A shucking, knee-slapping, wet-eyed laughter that could even describe and explain how they came to be where they were.

A joke. A nigger joke. That was the way it got started. Not the town, of course, but that part of town where the Negroes lived, the part they called the Bottom in spite of the fact that it was up in the hills. Just a nigger joke. The kind white folks tell when the mill closes down and they’re looking for a little comfort somewhere. The kind colored folks tell on themselves when the rain doesn’t come, or comes for weeks, and they’re looking for a little comfort somehow.

A good white farmer promised freedom and a piece of bottom land to his slave if he would perform some very difficult chores. When the slave completed the work, he asked the farmer to keep his end of the bargain. Freedom was easy—the farmer had no objection to that. But he didn’t want to give up any land. So he told the slave that he was very sorry that he had to give him valley land. He had hoped to give him a piece of the Bottom. The slave blinked and said he thought valley land was bottom land. The master said, “Oh, no! See those hills? That’s bottom land, rich and fertile.”
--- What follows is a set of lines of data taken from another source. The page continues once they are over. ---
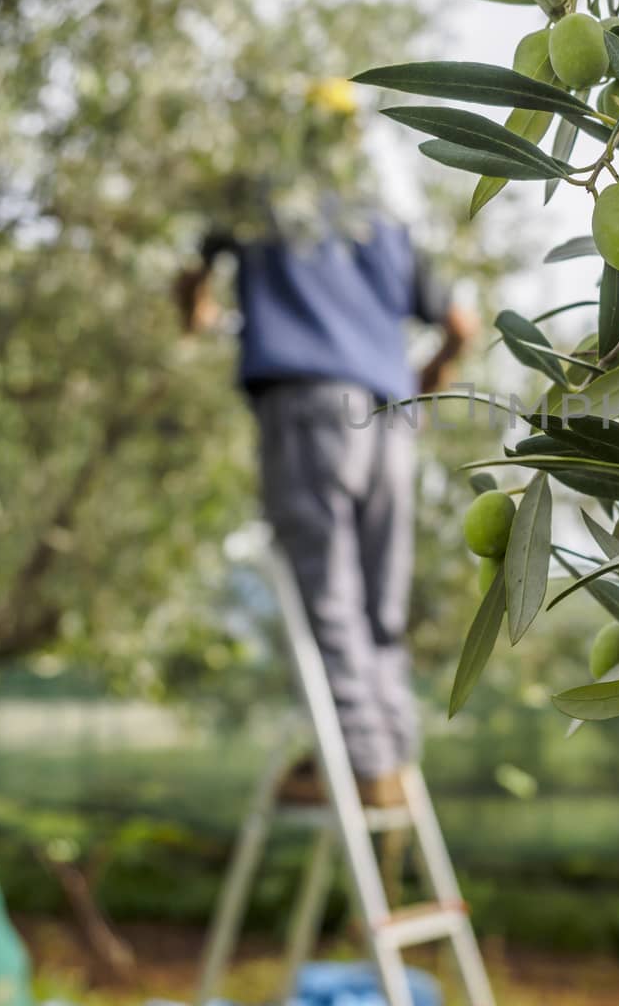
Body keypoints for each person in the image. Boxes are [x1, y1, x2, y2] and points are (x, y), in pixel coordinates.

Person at [179, 160, 477, 808]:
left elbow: (193, 274)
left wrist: (196, 308)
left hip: (310, 406)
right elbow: (460, 327)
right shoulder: (384, 220)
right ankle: (389, 755)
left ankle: (365, 768)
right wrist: (421, 389)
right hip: (390, 419)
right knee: (380, 608)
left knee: (330, 596)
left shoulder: (262, 194)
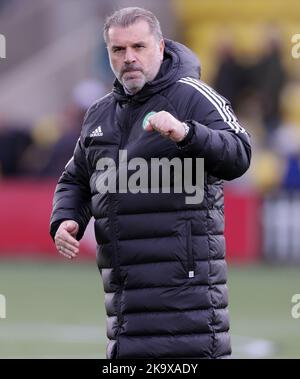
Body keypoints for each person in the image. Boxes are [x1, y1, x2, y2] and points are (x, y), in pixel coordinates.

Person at [50, 7, 251, 359]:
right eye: (118, 50)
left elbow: (239, 153)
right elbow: (77, 178)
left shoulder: (194, 96)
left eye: (138, 47)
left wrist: (187, 134)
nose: (129, 58)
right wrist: (68, 217)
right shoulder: (99, 113)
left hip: (190, 311)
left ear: (160, 47)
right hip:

“But it’s high up in the hills,” said the slave.

“High up from us,” said the master, “but when God looks down, it’s the bottom. That’s why we call it so. It’s the bottom of heaven—best land there is.”

So the slave pressed his master to try to get him some. He preferred it to the valley. And it was done. The nigger got the hilly land, where planting was backbreaking, where the soil slid down and washed away the seeds, and where the wind lingered all through the winter.

Which accounted for the fact that white people lived on the rich valley floor in that little river town in Ohio, and the blacks populated the hills above it, taking small consolation in the fact that every day they could literally look down on the white folks.

Still, it was lovely up in the Bottom. After the town grew and the farm land turned into a village and the village into a town and the streets of Medallion were hot and dusty with progress, those heavy trees that sheltered the shacks up in the Bottom were wonderful to see. And the hunters who went there sometimes wondered in private if maybe the white farmer was right after all. Maybe it was the bottom of heaven.